Başlıksız '10 Kasım'

Emine Temiz Yılmaz

BAŞLIKSIZ BİR 10 KASIM

Yine takvim yaprakları 10 Kasım’ı gösteriyor. Saatler yaklaştıkça içimde bir sessizlik büyüyor. Her yıl aynı his… Ama sanki bu yıl biraz daha derin, biraz daha hüzünlü.

Sokaklar sessiz bugün. Bayraklar yarıya inmiş, çocukların gözleri dolu. Kimse çok konuşmuyor. Konuşulmaz da zaten. Çünkü bazı günlerde kelimeler yetmez, yetmemeli.

Atatürk’ü anlatmak kolay değil. Bir cümleye sığmaz o. Ne “büyük lider” demek yeter, ne “kurtarıcı”... O bir nefes gibi bu topraklarda. Fark etmeden içimize işlemiş, hayatımızın bir parçası olmuş.

Ben bazen düşünüyorum… O olmasaydı ne olurdu diye. Kim olurduk? Nerede dururduk? Belki de hiç olamazdık. İşte o yüzden, her 10 Kasım’da bir borç duygusu kaplar içimi. Borcunu ödeyemeyeceğini bilmek gibi bir his bu.

Saat 09.05… Herkes durur. Zaman bile susar. O an kalbim daha hızlı atar, sanki her vuruşunda “unutmadık” der gibi.

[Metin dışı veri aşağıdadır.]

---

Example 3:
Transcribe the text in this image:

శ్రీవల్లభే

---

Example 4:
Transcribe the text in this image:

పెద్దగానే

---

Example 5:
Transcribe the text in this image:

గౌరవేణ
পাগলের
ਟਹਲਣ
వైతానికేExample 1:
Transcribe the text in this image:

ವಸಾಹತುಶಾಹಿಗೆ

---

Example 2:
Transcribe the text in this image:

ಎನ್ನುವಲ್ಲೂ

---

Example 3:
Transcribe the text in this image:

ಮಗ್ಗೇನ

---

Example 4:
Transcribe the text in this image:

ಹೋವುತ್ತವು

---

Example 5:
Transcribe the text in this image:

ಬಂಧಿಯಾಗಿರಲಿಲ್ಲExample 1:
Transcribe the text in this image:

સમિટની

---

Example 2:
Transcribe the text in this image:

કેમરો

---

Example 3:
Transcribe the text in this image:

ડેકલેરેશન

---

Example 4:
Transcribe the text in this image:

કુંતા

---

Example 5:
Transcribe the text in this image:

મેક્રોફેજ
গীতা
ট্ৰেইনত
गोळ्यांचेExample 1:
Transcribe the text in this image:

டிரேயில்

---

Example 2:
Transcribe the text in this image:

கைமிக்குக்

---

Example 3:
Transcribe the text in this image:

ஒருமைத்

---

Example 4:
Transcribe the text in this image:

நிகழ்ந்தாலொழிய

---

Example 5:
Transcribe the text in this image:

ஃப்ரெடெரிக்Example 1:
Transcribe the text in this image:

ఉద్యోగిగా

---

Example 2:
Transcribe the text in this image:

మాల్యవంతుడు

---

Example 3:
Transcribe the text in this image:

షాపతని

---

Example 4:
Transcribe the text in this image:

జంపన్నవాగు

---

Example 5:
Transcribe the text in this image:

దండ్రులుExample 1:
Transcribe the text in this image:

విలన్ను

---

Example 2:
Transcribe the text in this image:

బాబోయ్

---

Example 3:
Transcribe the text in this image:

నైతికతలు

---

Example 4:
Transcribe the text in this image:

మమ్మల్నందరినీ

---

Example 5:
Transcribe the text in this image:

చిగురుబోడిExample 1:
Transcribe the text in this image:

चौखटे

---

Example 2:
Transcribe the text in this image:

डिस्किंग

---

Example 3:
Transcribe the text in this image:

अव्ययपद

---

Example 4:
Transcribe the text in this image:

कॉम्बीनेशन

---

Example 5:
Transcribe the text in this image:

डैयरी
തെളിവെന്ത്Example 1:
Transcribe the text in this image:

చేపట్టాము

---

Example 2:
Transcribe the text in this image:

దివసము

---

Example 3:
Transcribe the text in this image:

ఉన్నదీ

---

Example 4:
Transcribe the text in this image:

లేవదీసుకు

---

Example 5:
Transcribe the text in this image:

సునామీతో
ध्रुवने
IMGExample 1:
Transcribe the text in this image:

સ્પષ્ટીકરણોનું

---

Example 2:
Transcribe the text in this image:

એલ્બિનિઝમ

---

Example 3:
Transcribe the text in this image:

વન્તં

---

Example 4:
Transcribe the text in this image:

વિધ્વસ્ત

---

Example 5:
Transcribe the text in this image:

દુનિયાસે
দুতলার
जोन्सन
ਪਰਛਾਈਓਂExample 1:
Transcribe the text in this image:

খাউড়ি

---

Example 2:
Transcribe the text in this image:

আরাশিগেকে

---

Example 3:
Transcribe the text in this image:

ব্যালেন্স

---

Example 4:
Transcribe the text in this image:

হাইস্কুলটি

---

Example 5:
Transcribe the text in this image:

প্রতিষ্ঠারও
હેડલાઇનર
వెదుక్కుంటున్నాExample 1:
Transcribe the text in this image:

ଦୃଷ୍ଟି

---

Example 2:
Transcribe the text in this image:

Bugün sadece bir yas günü değil benim için. Bir teşekkür günü aynı zamanda. Kadın olarak özgürce konuşabiliyorsam, adımı özgürce yazabiliyorsam, onun sayesindedir.

Rüzgâr hafif, ama hüzün ağır bugün. Her evde, her okulda, her kalpte aynı isim yankılanıyor. Mustafa Kemal Atatürk.

Bazı insanlar ölmez. Sadece bedeni gider, izi kalır. Onunki gibi…
Cumhuriyet’in kalbinde, biz kadınların yüreğinde.